** start **

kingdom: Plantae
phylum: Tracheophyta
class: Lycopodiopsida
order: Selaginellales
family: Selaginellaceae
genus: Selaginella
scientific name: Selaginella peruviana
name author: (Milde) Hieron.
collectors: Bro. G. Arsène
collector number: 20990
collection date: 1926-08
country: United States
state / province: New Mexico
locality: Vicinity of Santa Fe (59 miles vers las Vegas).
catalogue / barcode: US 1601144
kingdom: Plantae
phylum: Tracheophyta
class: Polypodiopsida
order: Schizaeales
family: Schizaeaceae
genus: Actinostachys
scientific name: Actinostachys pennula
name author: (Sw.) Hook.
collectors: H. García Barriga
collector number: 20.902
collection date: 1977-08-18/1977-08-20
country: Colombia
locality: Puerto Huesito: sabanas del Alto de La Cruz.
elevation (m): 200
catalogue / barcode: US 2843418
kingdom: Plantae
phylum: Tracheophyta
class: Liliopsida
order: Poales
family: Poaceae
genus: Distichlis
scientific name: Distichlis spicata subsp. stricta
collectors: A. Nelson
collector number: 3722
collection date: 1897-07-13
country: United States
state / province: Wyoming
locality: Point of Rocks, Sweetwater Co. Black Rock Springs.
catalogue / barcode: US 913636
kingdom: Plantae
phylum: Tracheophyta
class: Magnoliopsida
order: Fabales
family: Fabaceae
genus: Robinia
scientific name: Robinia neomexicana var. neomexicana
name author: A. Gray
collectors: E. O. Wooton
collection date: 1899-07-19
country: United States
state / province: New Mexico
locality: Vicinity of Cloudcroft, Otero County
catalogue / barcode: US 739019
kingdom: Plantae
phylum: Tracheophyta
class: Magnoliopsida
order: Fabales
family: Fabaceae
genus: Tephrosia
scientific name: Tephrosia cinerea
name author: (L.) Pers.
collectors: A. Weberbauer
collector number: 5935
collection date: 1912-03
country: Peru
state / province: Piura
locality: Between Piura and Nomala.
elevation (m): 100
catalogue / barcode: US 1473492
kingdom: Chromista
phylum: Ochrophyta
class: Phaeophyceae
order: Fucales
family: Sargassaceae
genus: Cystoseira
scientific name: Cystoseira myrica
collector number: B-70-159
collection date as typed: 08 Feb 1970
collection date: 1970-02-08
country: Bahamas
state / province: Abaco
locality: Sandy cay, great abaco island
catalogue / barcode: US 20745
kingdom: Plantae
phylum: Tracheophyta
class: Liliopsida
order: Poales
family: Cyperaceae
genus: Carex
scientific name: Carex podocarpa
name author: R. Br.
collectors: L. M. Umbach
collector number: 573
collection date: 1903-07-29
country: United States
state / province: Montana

** end **

• **Prompt**
Reproduce the lines of the data above, from the line containing "locality: Between Piura and Nomala." through the last line of the data, with both ends included.

• **Completed task**
locality: Between Piura and Nomala.
elevation (m): 100
catalogue / barcode: US 1473492
kingdom: Chromista
phylum: Ochrophyta
class: Phaeophyceae
order: Fucales
family: Sargassaceae
genus: Cystoseira
scientific name: Cystoseira myrica
collector number: B-70-159
collection date as typed: 08 Feb 1970
collection date: 1970-02-08
country: Bahamas
state / province: Abaco
locality: Sandy cay, great abaco island
catalogue / barcode: US 20745
kingdom: Plantae
phylum: Tracheophyta
class: Liliopsida
order: Poales
family: Cyperaceae
genus: Carex
scientific name: Carex podocarpa
name author: R. Br.
collectors: L. M. Umbach
collector number: 573
collection date: 1903-07-29
country: United States
state / province: Montana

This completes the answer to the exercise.